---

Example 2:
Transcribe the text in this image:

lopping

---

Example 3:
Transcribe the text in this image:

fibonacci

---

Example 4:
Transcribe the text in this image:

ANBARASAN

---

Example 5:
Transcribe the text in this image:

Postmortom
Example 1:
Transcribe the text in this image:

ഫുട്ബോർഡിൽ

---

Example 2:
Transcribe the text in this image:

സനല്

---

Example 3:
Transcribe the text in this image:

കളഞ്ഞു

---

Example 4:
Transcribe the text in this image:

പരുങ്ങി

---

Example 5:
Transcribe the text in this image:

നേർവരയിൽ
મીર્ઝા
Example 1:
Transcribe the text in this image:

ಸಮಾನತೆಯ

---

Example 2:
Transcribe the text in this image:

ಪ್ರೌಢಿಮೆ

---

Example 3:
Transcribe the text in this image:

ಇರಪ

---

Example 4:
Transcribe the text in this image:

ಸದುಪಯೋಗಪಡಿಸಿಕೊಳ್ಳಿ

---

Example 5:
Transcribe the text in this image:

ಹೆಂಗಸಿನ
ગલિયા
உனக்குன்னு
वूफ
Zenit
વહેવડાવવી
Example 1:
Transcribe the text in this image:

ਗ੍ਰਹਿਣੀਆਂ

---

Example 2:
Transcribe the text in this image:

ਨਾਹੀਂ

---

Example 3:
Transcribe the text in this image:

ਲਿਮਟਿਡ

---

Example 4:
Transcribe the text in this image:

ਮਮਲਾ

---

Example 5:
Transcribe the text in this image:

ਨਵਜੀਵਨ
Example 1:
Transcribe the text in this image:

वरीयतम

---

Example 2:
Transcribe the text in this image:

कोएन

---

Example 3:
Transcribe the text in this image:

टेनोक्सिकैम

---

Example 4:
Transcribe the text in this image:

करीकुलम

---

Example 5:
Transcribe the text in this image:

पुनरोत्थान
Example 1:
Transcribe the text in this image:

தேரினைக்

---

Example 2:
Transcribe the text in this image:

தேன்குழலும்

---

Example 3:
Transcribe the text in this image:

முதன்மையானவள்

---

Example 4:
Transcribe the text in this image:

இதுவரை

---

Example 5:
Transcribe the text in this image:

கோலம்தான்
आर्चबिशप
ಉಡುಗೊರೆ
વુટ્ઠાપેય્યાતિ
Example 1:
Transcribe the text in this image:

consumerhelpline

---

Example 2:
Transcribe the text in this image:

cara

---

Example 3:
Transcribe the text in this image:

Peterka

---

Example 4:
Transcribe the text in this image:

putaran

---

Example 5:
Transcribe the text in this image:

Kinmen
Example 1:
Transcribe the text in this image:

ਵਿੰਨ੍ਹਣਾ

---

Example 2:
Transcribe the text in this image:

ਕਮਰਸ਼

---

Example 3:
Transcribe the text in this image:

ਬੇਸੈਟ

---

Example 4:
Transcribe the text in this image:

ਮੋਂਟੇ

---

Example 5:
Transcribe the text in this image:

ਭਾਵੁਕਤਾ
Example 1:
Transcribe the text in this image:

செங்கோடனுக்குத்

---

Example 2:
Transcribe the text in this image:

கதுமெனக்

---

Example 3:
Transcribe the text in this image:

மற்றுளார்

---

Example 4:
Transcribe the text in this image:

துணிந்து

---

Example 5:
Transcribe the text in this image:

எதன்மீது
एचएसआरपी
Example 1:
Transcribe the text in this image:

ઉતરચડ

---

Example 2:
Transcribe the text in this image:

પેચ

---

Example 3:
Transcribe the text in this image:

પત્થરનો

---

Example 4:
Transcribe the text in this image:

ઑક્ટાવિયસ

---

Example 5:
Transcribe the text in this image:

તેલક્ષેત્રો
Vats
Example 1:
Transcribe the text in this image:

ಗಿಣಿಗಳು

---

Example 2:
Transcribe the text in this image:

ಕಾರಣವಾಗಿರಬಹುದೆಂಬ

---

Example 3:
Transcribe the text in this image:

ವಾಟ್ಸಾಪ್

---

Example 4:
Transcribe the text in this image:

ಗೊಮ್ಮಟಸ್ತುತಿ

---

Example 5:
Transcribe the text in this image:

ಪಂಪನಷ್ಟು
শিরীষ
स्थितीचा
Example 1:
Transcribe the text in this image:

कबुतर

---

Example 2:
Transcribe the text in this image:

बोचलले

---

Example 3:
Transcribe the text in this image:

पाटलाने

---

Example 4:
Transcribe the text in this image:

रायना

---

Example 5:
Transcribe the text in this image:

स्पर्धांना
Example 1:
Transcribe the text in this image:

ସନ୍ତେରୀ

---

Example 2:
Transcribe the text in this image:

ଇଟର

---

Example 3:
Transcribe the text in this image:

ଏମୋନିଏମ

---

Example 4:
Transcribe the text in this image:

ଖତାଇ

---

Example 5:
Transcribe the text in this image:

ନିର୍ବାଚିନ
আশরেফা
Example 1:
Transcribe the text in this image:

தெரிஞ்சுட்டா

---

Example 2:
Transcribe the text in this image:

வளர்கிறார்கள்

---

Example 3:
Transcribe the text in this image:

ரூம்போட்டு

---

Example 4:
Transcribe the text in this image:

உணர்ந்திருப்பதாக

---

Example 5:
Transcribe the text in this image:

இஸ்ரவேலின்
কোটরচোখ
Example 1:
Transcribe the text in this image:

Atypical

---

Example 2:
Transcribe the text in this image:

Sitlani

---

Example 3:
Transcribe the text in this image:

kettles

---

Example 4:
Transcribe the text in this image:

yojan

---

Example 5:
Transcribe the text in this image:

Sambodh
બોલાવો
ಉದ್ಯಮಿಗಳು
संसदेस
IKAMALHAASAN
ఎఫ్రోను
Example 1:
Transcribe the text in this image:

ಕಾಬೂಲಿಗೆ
****************************************
=== Task to complete ===
The entries above must be transcribed word for word.

=== Response for this exercise ===
---

Example 2:
Transcribe the text in this image:

lopping

---

Example 3:
Transcribe the text in this image:

fibonacci

---

Example 4:
Transcribe the text in this image:

ANBARASAN

---

Example 5:
Transcribe the text in this image:

Postmortom
Example 1:
Transcribe the text in this image:

ഫുട്ബോർഡിൽ

---

Example 2:
Transcribe the text in this image:

സനല്

---

Example 3:
Transcribe the text in this image:

കളഞ്ഞു

---

Example 4:
Transcribe the text in this image:

പരുങ്ങി

---

Example 5:
Transcribe the text in this image:

നേർവരയിൽ
મીર્ઝા
Example 1:
Transcribe the text in this image:

ಸಮಾನತೆಯ

---

Example 2:
Transcribe the text in this image:

ಪ್ರೌಢಿಮೆ

---

Example 3:
Transcribe the text in this image:

ಇರಪ

---

Example 4:
Transcribe the text in this image:

ಸದುಪಯೋಗಪಡಿಸಿಕೊಳ್ಳಿ

---

Example 5:
Transcribe the text in this image:

ಹೆಂಗಸಿನ
ગલિયા
உனக்குன்னு
वूफ
Zenit
વહેવડાવવી
Example 1:
Transcribe the text in this image:

ਗ੍ਰਹਿਣੀਆਂ

---

Example 2:
Transcribe the text in this image:

ਨਾਹੀਂ

---

Example 3:
Transcribe the text in this image:

ਲਿਮਟਿਡ

---

Example 4:
Transcribe the text in this image:

ਮਮਲਾ

---

Example 5:
Transcribe the text in this image:

ਨਵਜੀਵਨ
Example 1:
Transcribe the text in this image:

वरीयतम

---

Example 2:
Transcribe the text in this image:

कोएन

---

Example 3:
Transcribe the text in this image:

टेनोक्सिकैम

---

Example 4:
Transcribe the text in this image:

करीकुलम

---

Example 5:
Transcribe the text in this image:

पुनरोत्थान
Example 1:
Transcribe the text in this image:

தேரினைக்

---

Example 2:
Transcribe the text in this image:

தேன்குழலும்

---

Example 3:
Transcribe the text in this image:

முதன்மையானவள்

---

Example 4:
Transcribe the text in this image:

இதுவரை

---

Example 5:
Transcribe the text in this image:

கோலம்தான்
आर्चबिशप
ಉಡುಗೊರೆ
વુટ્ઠાપેય્યાતિ
Example 1:
Transcribe the text in this image:

consumerhelpline

---

Example 2:
Transcribe the text in this image:

cara

---

Example 3:
Transcribe the text in this image:

Peterka

---

Example 4:
Transcribe the text in this image:

putaran

---

Example 5:
Transcribe the text in this image:

Kinmen
Example 1:
Transcribe the text in this image:

ਵਿੰਨ੍ਹਣਾ

---

Example 2:
Transcribe the text in this image:

ਕਮਰਸ਼

---

Example 3:
Transcribe the text in this image:

ਬੇਸੈਟ

---

Example 4:
Transcribe the text in this image:

ਮੋਂਟੇ

---

Example 5:
Transcribe the text in this image:

ਭਾਵੁਕਤਾ
Example 1:
Transcribe the text in this image:

செங்கோடனுக்குத்

---

Example 2:
Transcribe the text in this image:

கதுமெனக்

---

Example 3:
Transcribe the text in this image:

மற்றுளார்

---

Example 4:
Transcribe the text in this image:

துணிந்து

---

Example 5:
Transcribe the text in this image:

எதன்மீது
एचएसआरपी
Example 1:
Transcribe the text in this image:

ઉતરચડ

---

Example 2:
Transcribe the text in this image:

પેચ

---

Example 3:
Transcribe the text in this image:

પત્થરનો

---

Example 4:
Transcribe the text in this image:

ઑક્ટાવિયસ

---

Example 5:
Transcribe the text in this image:

તેલક્ષેત્રો
Vats
Example 1:
Transcribe the text in this image:

ಗಿಣಿಗಳು

---

Example 2:
Transcribe the text in this image:

ಕಾರಣವಾಗಿರಬಹುದೆಂಬ

---

Example 3:
Transcribe the text in this image:

ವಾಟ್ಸಾಪ್

---

Example 4:
Transcribe the text in this image:

ಗೊಮ್ಮಟಸ್ತುತಿ

---

Example 5:
Transcribe the text in this image:

ಪಂಪನಷ್ಟು
শিরীষ
स्थितीचा
Example 1:
Transcribe the text in this image:

कबुतर

---

Example 2:
Transcribe the text in this image:

बोचलले

---

Example 3:
Transcribe the text in this image:

पाटलाने

---

Example 4:
Transcribe the text in this image:

रायना

---

Example 5:
Transcribe the text in this image:

स्पर्धांना
Example 1:
Transcribe the text in this image:

ସନ୍ତେରୀ

---

Example 2:
Transcribe the text in this image:

ଇଟର

---

Example 3:
Transcribe the text in this image:

ଏମୋନିଏମ

---

Example 4:
Transcribe the text in this image:

ଖତାଇ

---

Example 5:
Transcribe the text in this image:

ନିର୍ବାଚିନ
আশরেফা
Example 1:
Transcribe the text in this image:

தெரிஞ்சுட்டா

---

Example 2:
Transcribe the text in this image:

வளர்கிறார்கள்

---

Example 3:
Transcribe the text in this image:

ரூம்போட்டு

---

Example 4:
Transcribe the text in this image:

உணர்ந்திருப்பதாக

---

Example 5:
Transcribe the text in this image:

இஸ்ரவேலின்
কোটরচোখ
Example 1:
Transcribe the text in this image:

Atypical

---

Example 2:
Transcribe the text in this image:

Sitlani

---

Example 3:
Transcribe the text in this image:

kettles

---

Example 4:
Transcribe the text in this image:

yojan

---

Example 5:
Transcribe the text in this image:

Sambodh
બોલાવો
ಉದ್ಯಮಿಗಳು
संसदेस
IKAMALHAASAN
ఎఫ్రోను
Example 1:
Transcribe the text in this image:

ಕಾಬೂಲಿಗೆ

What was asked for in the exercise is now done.